Ashley Doubles Up Sanderson Behind Tribble’s Eight-Point Night
Ashley did not just beat Sanderson on Tuesday. The Screaming Eagles doubled the Spartans 16-8 in a North Carolina high school lacrosse playoff game, and the available box score made the shape of the night pretty clear.
Ashley generated 16 goals on 43 total shots, added six assists, and got a headline performance from #22 Ethan Tribble. That is usually a pretty decent recipe unless the other team has brought a fire extinguisher and a signed note from the lacrosse gods. Sanderson did not.
Tribble drives the night
Tribble, a senior wearing #22, finished with five goals and three assists for eight points on eight shots. That is the kind of stat line that makes a recap easy because the angle walks into the room carrying its own luggage.
Ashley also got a strong scoring push from #4 Grady Donaton, a junior who had three goals and one assist on six shots. Together, Tribble and Donaton accounted for eight of Ashley’s 16 goals and half of the team’s assists.
The faceoff data mattered too. #25 Harris McKoy went 12-for-20 at the dot, while #29 Hunter Hardee added a 3-for-5 mark. Add it up and Ashley won 15 of 25 faceoffs, enough possession control to keep Sanderson chasing the game instead of dictating it.
Sanderson’s season context
Sanderson entered at 10-10 overall and 6-8 in conference play, with 186 goals for and 177 goals against. The Spartans had identifiable production in the available stat profile: #18 Tyler Salvati with 51 goals, #22 Ethan Tribble listed with 45 assists in the scraped leaders, #25 Harris McKoy with 100 ground balls, and #12 Ashton Teter with 214 saves.
Some of that feed clearly mixes the game and season context in ways that require caution, but the verified game-level box score is the anchor here: Ashley 16, Sanderson 8.
Ashley moves on with a convincing answer
A playoff win by eight goals is not subtle.
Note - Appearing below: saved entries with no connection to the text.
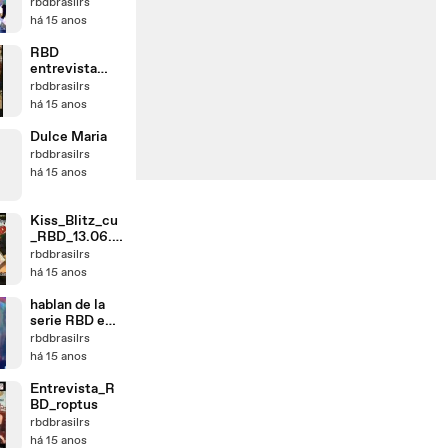
(Domingo
rbdbrasilrs
Legal)
há 15 anos
RBD
entrevista
espanha
rbdbrasilrs
há 15 anos
Dulce Maria
rbdbrasilrs
há 15 anos
Kiss_Blitz_cu
_RBD_13.06.2
007_-
rbdbrasilrs
_by_mirela24
há 15 anos
hablan de la
serie RBD en
HOY
rbdbrasilrs
há 15 anos
Entrevista_R
BD_roptus
rbdbrasilrs
há 15 anos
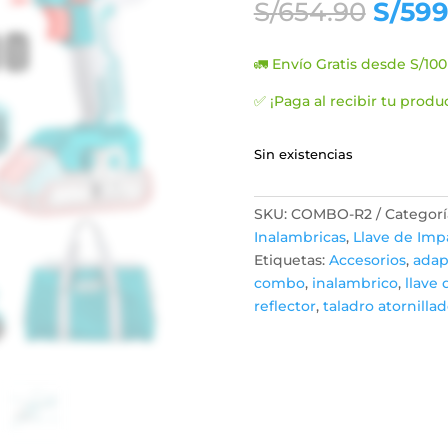
El
S/
654.90
S/
599
preci
origin
🚛 Envío Gratis desde S/100
era:
S/654
✅ ¡Paga al recibir tu produ
Sin existencias
SKU:
COMBO-R2
Categorí
Inalambricas
,
Llave de Imp
Etiquetas:
Accesorios
,
adap
combo
,
inalambrico
,
llave
reflector
,
taladro atornillad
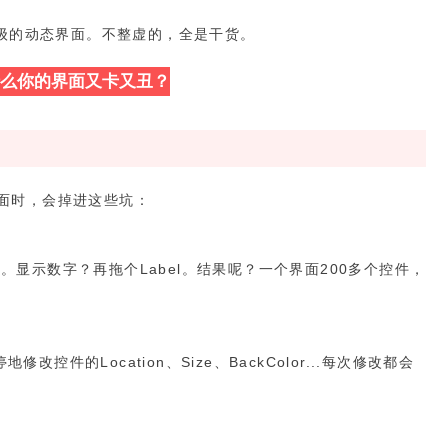
级的动态界面。不整虚的，全是干货。
为什么你的界面又卡又丑？
面时，会掉进这些坑：
ox。显示数字？再拖个Label。结果呢？一个界面200多个控件，
改控件的Location、Size、BackColor...每次修改都会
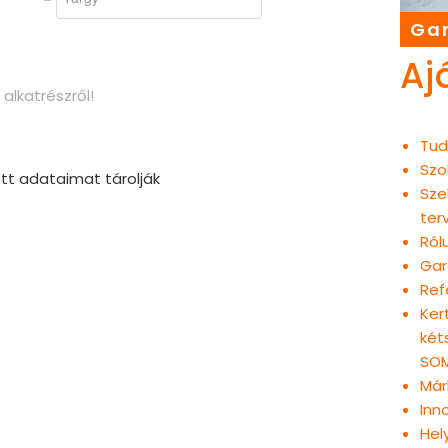
Gar
Aj
alkatrészről!
Tud
Szo
tt adataimat tárolják
Sze
ter
Ról
Gar
Ref
Ker
két
SOM
Már
Inn
Hel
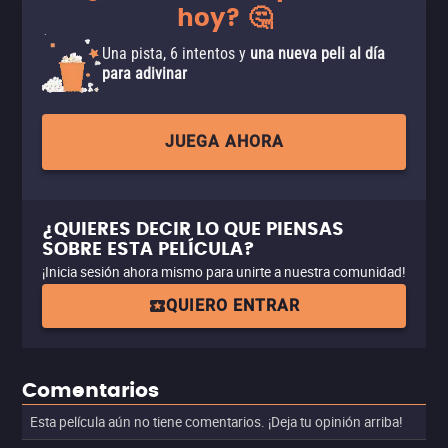
hoy? 🤔
Una pista, 6 intentos y
una nueva peli al día
para adivinar
JUEGA AHORA
¿QUIERES DECIR LO QUE PIENSAS
SOBRE ESTA PELÍCULA?
¡Inicia sesión ahora mismo para unirte a nuestra comunidad!
QUIERO ENTRAR
Comentarios
Esta película aún no tiene comentarios. ¡Deja tu opinión arriba!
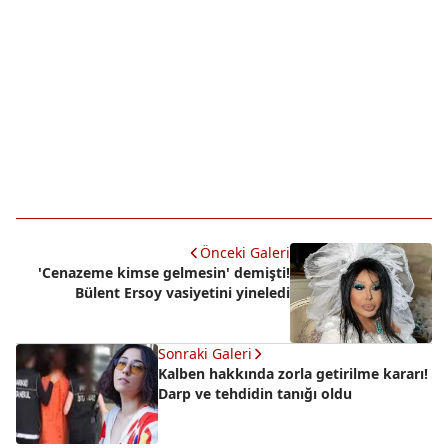
Önceki Galeri
'Cenazeme kimse gelmesin' demişti!
Bülent Ersoy vasiyetini yineledi
Sonraki Galeri
Kalben hakkında zorla getirilme kararı!
Darp ve tehdidin tanığı oldu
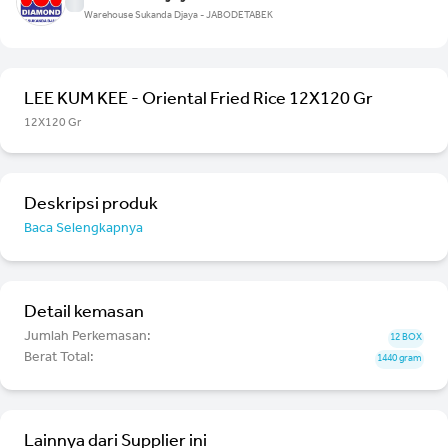
Warehouse Sukanda Djaya - JABODETABEK
LEE KUM KEE - Oriental Fried Rice 12X120 Gr
12X120 Gr
Deskripsi produk
Baca Selengkapnya
Detail kemasan
Jumlah Perkemasan:
12 BOX
Berat Total:
1440 gram
Lainnya dari Supplier ini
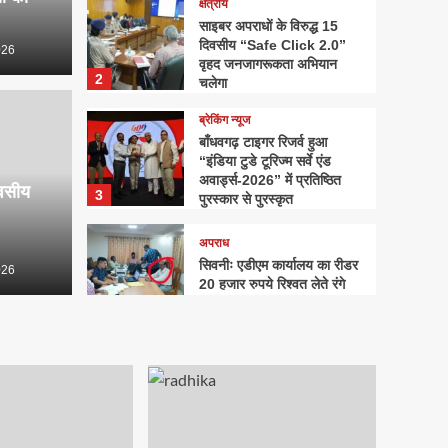
क्षेत्रीय
साइबर अपराधों के विरुद्ध 15
दिवसीय “Safe Click 2.0”
026
वृहद जनजागरूकता अभियान
2
चलेगा
ब्रेकिंग न्यूज
ब्रेकिंग न्यूज
े विरुद्ध 15 दिवसीय “Safe
बाँधव
बाँधवगढ़ टाइगर रिजर्व हुआ
“इंडिया टुडे टूरिज्म सर्वे एंड
हद जनजागरूकता अभियान
सर्वे 
अवार्ड्स-2026” में प्रतिष्ठित
िवसीय
3
पुरस्कार से पुरस्कृत
से पुर
अपराध
सिवनीः एडीएम कार्यालय का रीडर
026
hindustha
20 हजार रुपये रिश्वत लेते रंगे
हाथों गिरफ्तार
4
क्षेत्रीय
राधिका टाउन फेज-2 का शुभारंभ,
आधुनिक सुविधाओं के साथ मिलेगा
सपनों के घर का अवसर
5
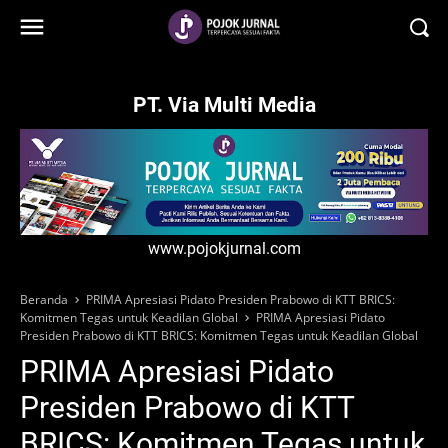
-->
PT. Via Multi Media
www.pojokjurnal.com
Beranda
PRIMA Apresiasi Pidato Presiden Prabowo di KTT BRICS:
Komitmen Tegas untuk Keadilan Global
PRIMA Apresiasi Pidato
Presiden Prabowo di KTT BRICS: Komitmen Tegas untuk Keadilan Global
PRIMA Apresiasi Pidato
Presiden Prabowo di KTT
BRICS: Komitmen Tegas untuk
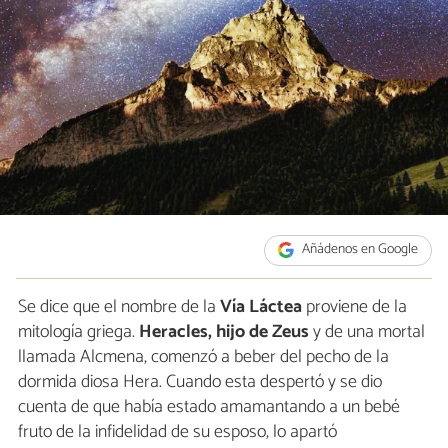
Añádenos en Google
Se dice que el nombre de la
Vía Láctea
proviene de la
mitología griega.
Heracles, hijo de Zeus
y de una mortal
llamada Alcmena, comenzó a beber del pecho de la
dormida diosa Hera. Cuando esta despertó y se dio
cuenta de que había estado amamantando a un bebé
fruto de la infidelidad de su esposo, lo apartó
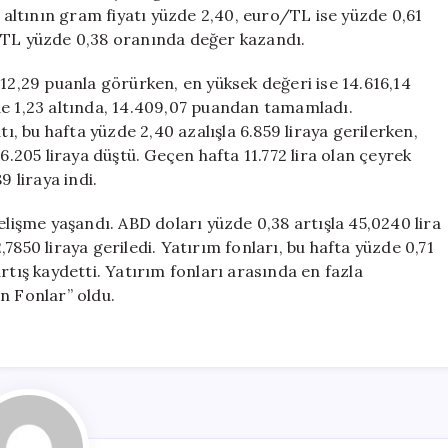
Belli
ltının gram fiyatı yüzde 2,40, euro/TL ise yüzde 0,61
Oldu
r/TL yüzde 0,38 oranında değer kazandı.
için
212,29 puanla görürken, en yüksek değeri ise 14.616,14
de 1,23 altında, 14.409,07 puandan tamamladı.
tı, bu hafta yüzde 2,40 azalışla 6.859 liraya gerilerken,
6.205 liraya düştü. Geçen hafta 11.772 lira olan çeyrek
9 liraya indi.
elişme yaşandı. ABD doları yüzde 0,38 artışla 45,0240 lira
7850 liraya geriledi. Yatırım fonları, bu hafta yüzde 0,71
rtış kaydetti. Yatırım fonları arasında en fazla
n Fonlar” oldu.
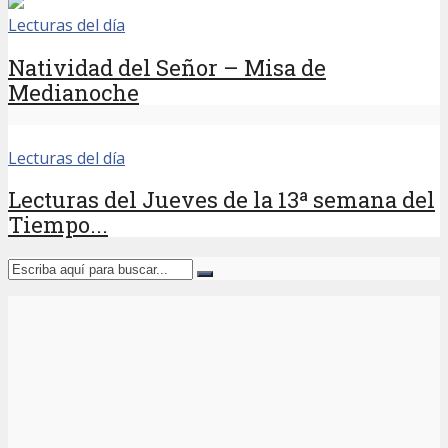
Lecturas del día
Natividad del Señor – Misa de
Medianoche
Lecturas del día
Lecturas del Jueves de la 13ª semana del
Tiempo...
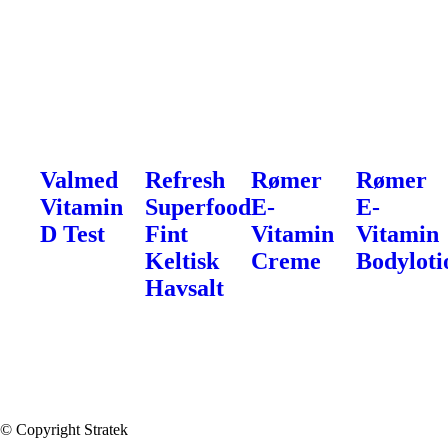
Valmed
Refresh
Rømer
Rømer
Vitamin
Superfood
E-
E-
D Test
Fint
Vitamin
Vitamin
Keltisk
Creme
Bodyloti
Havsalt
© Copyright Stratek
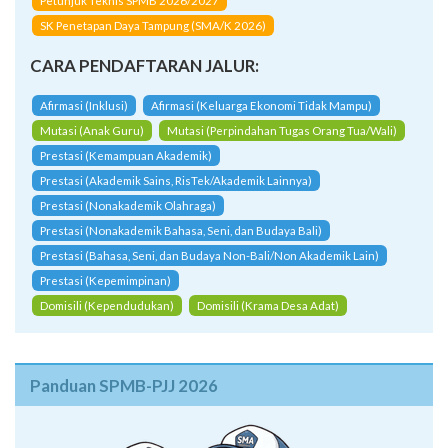
Petunjuk Teknis SPMB 2026/2027
SK Penetapan Daya Tampung (SMA/K 2026)
CARA PENDAFTARAN JALUR:
Afirmasi (Inklusi)
Afirmasi (Keluarga Ekonomi Tidak Mampu)
Mutasi (Anak Guru)
Mutasi (Perpindahan Tugas Orang Tua/Wali)
Prestasi (Kemampuan Akademik)
Prestasi (Akademik Sains, RisTek/Akademik Lainnya)
Prestasi (Nonakademik Olahraga)
Prestasi (Nonakademik Bahasa, Seni, dan Budaya Bali)
Prestasi (Bahasa, Seni, dan Budaya Non-Bali/Non Akademik Lain)
Prestasi (Kepemimpinan)
Domisili (Kependudukan)
Domisili (Krama Desa Adat)
Panduan SPMB-PJJ 2026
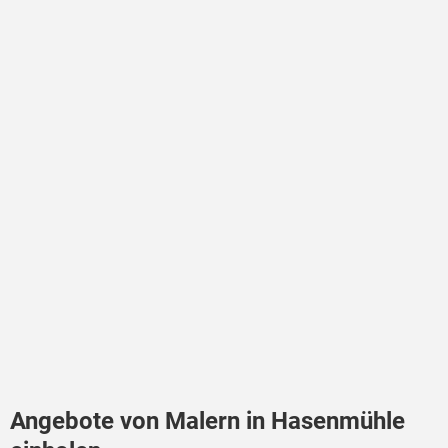
Angebote von Malern in Hasenmühle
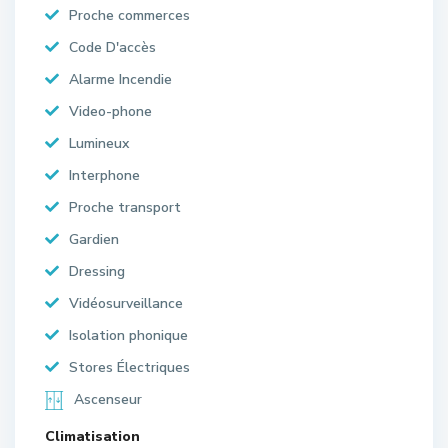
Proche commerces
Code D'accès
Alarme Incendie
Video-phone
Lumineux
Interphone
Proche transport
Gardien
Dressing
Vidéosurveillance
Isolation phonique
Stores Électriques
Ascenseur
Climatisation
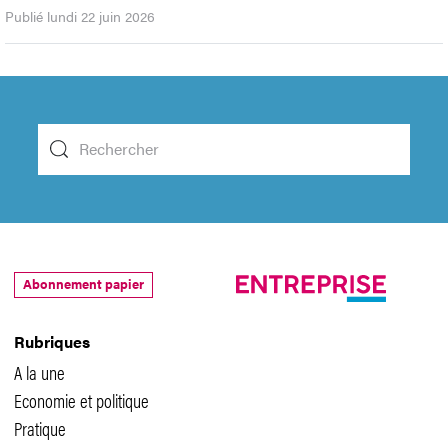
Publié lundi 22 juin 2026
Abonnement papier
Rubriques
A la une
Economie et politique
Pratique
Ashley’s 16-8 result gave the Screaming Eagles a clean, verified postseason step forward and did it with enough offensive detail to feel more like a statement than a survival act.
Tribble’s eight-point night will be the number everyone circles, and fair enough. When a senior stacks five goals and three assists in a playoff game, the recap practically writes itself. Annoyingly convenient, really.